Gregory Carpenter is the CSO of KnowledgeBridge International, a Fellow of the Royal Society for the Arts, and the National Security Agency’s Operations Officer of the Year. He serves on the Board of Directors for ATNA Systems, is a Senior Advisor for ARIC, Inc., and is a Special Operations Medical Association and Military Cyber Professionals Association member. He is a former member of the Board of Advisors for EC-Council University and the International Board of Advisors for the Mackenzie Institute.

He has held various senior military and civilian positions, including COO, VP for Cyber Operations, Chief of Security Testing, Counterintelligence Division Chief, Chief of Special Space Operations, and Functional Team Lead for Electronic Warfare. He has been an epidemiological primary investigator. Gregory is a retired army officer of 27 years, he holds a Doctorate in Public Health. He is a Certified Information Security Manager, Lean Six-Sigma Black Belt, and ISO-9000 lead auditor.

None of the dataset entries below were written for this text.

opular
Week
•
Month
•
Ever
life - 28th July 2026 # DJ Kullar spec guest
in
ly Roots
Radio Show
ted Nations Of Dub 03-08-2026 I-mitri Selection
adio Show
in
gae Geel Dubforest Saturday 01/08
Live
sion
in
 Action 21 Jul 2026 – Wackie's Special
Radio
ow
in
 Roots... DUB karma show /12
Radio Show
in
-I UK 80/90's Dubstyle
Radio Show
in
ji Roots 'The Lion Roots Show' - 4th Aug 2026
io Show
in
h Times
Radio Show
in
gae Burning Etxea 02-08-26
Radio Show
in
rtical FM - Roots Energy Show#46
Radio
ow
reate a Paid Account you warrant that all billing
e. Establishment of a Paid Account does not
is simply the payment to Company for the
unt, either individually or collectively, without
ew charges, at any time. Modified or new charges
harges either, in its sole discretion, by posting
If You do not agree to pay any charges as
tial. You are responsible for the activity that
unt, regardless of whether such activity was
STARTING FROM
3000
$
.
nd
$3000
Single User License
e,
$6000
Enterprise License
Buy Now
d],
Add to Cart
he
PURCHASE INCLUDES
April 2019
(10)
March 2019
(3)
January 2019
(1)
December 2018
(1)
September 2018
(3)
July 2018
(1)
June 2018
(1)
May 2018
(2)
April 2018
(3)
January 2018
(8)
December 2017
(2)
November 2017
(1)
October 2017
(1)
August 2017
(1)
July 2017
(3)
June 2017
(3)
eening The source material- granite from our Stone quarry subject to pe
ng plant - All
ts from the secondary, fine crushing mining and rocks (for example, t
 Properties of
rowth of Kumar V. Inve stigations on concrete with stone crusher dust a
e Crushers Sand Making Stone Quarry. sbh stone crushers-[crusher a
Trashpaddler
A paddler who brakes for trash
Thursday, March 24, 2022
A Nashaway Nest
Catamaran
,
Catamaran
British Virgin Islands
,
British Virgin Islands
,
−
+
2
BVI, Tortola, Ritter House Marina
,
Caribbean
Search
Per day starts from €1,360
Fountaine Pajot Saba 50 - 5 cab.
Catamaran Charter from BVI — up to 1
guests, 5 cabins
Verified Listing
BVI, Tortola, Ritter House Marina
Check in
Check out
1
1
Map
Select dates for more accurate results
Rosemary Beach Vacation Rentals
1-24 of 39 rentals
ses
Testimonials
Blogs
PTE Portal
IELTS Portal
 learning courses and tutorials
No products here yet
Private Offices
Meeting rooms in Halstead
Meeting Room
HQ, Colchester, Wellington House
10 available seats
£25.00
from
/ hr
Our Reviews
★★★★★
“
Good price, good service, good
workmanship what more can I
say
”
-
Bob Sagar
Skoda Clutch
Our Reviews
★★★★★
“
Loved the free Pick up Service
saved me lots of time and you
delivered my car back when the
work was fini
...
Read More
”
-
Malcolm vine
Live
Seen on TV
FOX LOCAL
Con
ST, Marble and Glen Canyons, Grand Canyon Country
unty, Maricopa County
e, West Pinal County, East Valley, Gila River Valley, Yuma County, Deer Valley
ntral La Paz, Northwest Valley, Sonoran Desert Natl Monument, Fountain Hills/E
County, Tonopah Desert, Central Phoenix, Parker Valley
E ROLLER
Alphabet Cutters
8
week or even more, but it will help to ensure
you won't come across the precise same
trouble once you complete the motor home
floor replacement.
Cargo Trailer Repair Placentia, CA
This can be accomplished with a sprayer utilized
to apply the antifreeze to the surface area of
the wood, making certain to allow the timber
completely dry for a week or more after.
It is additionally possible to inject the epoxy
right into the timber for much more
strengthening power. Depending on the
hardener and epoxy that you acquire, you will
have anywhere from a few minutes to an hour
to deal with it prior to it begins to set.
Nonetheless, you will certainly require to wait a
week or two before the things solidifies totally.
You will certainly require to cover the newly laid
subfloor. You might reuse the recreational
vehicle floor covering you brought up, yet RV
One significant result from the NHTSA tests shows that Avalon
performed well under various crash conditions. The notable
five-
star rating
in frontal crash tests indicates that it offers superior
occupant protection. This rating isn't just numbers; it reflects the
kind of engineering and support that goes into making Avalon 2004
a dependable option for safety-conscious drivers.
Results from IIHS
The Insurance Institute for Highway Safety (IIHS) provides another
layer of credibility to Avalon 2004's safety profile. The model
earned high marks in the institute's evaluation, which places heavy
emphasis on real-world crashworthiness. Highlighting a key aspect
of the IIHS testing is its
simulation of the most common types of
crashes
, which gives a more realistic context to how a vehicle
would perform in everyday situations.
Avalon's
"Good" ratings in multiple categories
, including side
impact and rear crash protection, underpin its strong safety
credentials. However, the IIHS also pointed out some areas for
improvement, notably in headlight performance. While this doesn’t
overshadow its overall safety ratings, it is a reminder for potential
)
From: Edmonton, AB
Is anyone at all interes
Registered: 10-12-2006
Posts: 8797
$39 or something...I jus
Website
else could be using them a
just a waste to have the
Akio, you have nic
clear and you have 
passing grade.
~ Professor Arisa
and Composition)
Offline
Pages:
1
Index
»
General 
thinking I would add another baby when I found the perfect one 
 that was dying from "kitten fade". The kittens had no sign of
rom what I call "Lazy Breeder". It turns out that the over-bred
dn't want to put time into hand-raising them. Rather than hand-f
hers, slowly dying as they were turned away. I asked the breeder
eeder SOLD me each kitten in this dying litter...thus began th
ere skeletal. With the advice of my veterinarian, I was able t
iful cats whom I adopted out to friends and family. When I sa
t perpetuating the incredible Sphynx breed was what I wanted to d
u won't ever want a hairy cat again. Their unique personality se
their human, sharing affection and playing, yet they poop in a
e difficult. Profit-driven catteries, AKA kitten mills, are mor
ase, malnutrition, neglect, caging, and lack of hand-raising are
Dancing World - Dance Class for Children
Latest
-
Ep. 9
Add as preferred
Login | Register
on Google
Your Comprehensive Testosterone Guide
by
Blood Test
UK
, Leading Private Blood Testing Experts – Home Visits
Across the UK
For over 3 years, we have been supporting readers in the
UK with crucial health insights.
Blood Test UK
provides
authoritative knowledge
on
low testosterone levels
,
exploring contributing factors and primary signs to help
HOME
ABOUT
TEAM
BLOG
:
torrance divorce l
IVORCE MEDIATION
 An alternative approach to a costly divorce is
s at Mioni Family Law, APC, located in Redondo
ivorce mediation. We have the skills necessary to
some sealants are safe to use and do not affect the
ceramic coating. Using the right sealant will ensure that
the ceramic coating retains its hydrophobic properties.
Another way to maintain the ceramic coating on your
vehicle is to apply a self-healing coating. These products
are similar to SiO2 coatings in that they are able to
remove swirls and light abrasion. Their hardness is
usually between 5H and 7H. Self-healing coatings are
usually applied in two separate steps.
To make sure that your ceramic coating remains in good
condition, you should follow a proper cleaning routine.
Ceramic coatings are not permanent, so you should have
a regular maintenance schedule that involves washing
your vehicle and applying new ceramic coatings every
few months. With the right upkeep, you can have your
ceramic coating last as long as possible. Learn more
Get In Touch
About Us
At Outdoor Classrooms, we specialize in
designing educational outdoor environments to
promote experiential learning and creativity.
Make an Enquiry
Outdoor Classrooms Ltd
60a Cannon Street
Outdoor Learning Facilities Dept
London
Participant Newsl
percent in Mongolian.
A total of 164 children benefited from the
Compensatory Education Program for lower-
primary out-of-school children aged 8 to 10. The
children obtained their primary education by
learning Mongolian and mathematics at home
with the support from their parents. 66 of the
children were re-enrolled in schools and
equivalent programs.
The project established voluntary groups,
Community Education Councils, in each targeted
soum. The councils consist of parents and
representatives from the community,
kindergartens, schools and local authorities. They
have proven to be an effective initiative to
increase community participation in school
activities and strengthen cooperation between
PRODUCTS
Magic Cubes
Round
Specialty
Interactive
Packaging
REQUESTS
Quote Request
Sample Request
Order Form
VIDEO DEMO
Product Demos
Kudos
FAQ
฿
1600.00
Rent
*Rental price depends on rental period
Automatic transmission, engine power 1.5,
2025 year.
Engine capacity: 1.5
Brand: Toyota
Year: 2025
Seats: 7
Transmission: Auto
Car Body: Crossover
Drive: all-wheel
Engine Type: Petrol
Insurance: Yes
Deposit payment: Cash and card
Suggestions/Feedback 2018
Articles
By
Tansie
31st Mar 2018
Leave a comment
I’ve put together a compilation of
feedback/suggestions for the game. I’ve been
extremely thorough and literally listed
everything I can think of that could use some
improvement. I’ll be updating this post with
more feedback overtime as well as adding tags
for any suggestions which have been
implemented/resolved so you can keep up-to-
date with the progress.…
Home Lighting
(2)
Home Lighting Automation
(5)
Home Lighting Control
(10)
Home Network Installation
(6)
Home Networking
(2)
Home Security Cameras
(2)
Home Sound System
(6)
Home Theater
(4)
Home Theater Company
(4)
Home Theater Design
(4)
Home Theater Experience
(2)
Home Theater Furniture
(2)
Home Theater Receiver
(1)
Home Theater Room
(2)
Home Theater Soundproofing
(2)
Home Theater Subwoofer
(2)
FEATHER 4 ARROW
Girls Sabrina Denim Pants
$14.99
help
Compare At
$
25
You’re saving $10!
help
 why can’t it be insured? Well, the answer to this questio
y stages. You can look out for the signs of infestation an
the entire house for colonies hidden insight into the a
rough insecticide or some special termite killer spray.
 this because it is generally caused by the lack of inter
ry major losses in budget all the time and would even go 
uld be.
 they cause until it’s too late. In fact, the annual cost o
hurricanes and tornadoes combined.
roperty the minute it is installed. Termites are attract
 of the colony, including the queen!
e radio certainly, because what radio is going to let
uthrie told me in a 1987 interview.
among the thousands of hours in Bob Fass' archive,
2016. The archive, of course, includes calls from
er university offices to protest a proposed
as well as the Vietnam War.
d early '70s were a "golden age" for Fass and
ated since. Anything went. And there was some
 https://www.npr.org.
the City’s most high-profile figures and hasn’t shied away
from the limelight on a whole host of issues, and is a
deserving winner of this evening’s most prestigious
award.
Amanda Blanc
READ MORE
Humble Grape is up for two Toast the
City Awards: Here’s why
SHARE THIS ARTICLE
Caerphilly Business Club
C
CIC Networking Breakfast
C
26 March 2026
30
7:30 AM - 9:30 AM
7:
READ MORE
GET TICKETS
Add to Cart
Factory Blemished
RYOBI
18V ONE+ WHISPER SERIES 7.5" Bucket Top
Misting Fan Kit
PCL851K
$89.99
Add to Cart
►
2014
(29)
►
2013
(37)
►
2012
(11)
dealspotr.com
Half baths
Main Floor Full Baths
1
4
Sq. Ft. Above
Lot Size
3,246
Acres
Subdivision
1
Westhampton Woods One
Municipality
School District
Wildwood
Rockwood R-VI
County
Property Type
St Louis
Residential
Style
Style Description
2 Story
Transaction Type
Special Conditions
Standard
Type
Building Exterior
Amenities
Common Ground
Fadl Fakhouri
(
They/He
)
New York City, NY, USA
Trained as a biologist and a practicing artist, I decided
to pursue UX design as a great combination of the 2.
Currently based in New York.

Talk: Tough Adversary? Don’t Blame Sun Tzu

| Aug 10th 2024 | DEF CON Creator Stage 3 | Las Vegas Convention Center.
Adversary Philosophy

Years ago, when I started working at the NSA, I said to myself, now I can see what’s really happening and what needs to be done to address our adversaries and put an end to cybercrime. Well, I was sure wrong. I worked in a few different offices and participated in hundreds of operations, only to find frustration time and time again. What happened? What was it that we just couldn’t put our finger on? Yes, we were successful in addressing criminal activity. Yes, we could successfully negotiate the contested cyberspace domain. But adversarial activity kept popping up on our radar. It was Whack-A-Mole 2.0.
Was it the technologies we used? No, we had state-of-the-art capabilities. Was there a lack of technical training amongst operators? No, again, taxpayers coughed up plenty, and they got their money’s worth. I concluded that it was strategy; it was philosophy. Sure, we had all the technical capabilities in the world, but we were using everything wrong.
I was in the Information Warfare Support Center. We were supposed to know what to do and how to do it! So, I started studying not only traditional but contemporary philosophy as well. I gained access to curricula in China, Russia, and the USA. This presentation informs the attendees of the adversarial philosophy taught in the military academies in China and Russia, which is taken from their curricula and papers published in various journals and practice today.